What did you want it to be?
The conventional Mormon history devotes half [of the book] to Joseph Smith, a third to Brigham Young and the last chapter to all the rest. I wanted to synthesize all the vast material written about Mormonism in the past 30 years. I wanted to produce a narrative of the 20th century, which we might be able to hang other work on. I want to explain how Mormons entered the 20th century, how they left it and what changed in between. Of course, Joseph is in there, too.
What was the hardest part to write?
It was in Chapter 6, where I struggled with the Progressive Era, just after World War I. Mormons share a lot with progressives, both in terms of ideology and behavior. They share a radically optimistic view of human nature, of human possibility, of our capacity to organize and solve humanity’s problems. They also share a commitment to organization and bureaucracy, and faith that it will accomplish what we want it to accomplish. Once I figured out the argument, the rest fell into place.
How has the book been received?
A couple of reviews have been terrible.

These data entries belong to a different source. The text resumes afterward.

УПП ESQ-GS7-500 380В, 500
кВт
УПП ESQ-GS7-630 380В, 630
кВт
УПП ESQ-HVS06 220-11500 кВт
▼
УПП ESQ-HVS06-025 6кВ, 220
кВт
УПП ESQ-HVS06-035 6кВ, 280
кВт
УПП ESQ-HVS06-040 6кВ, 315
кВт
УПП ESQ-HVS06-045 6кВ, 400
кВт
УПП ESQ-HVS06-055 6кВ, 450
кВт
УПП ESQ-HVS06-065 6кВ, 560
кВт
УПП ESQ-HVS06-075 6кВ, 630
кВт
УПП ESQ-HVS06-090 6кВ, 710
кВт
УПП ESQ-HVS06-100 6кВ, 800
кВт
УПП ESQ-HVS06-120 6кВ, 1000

One took me to task for not treating the idea of Mormonism as a cult. Academics don’t use the word "cult." What I have learned from the reception is that, in fact, most Americans get what they know about the Mormons from Jon Krakauer [Under the Banner of Heaven] and [HBO’s] "Big Love," more than anything else. That is dispiriting. Other than that, there have been a lot of positive reviews as well, which is gratifying.